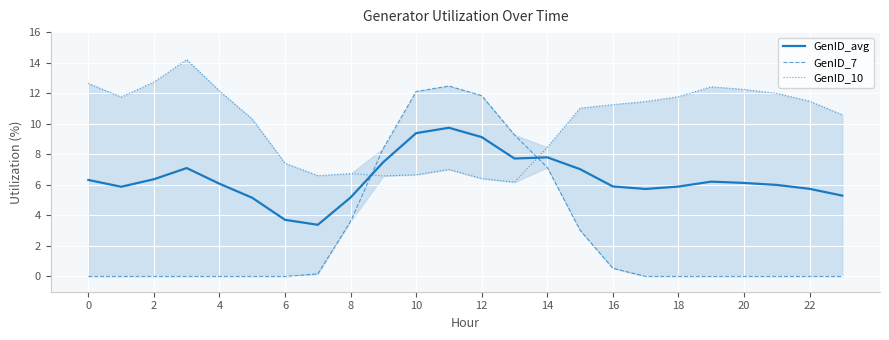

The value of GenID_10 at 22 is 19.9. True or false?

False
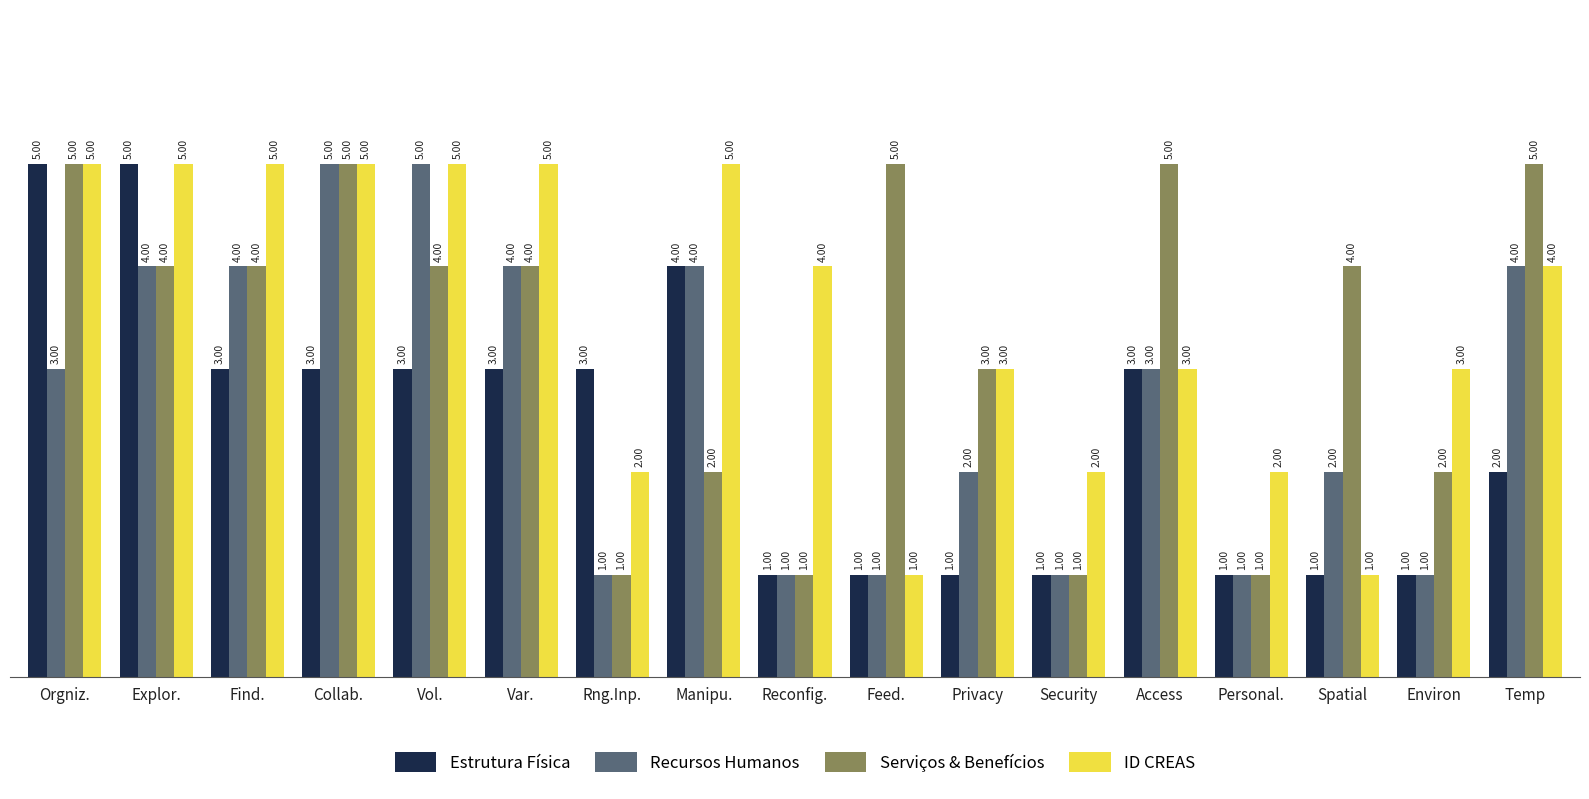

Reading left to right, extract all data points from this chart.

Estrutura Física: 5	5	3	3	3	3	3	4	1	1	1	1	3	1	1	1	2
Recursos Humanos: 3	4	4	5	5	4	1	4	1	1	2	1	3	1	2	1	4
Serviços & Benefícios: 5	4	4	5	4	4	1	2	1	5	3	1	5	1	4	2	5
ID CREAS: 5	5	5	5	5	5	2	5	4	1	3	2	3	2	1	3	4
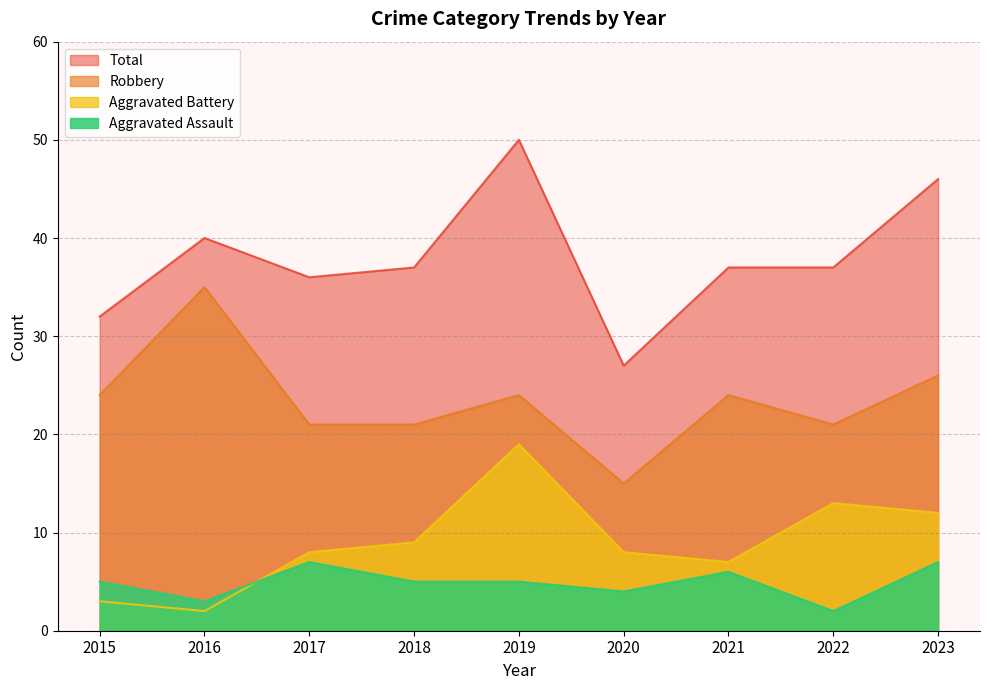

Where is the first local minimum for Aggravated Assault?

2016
++++++++
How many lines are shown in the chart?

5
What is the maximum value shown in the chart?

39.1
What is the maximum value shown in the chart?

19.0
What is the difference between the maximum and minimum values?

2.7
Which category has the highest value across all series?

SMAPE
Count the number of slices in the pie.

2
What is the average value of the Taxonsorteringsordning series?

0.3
++++++++
_Goal of the exercise_
Find every line in the data above that contains the word "minimum", and copy each of those lines.

_Result below_
Where is the first local minimum for Aggravated Assault?
What is the difference between the maximum and minimum values?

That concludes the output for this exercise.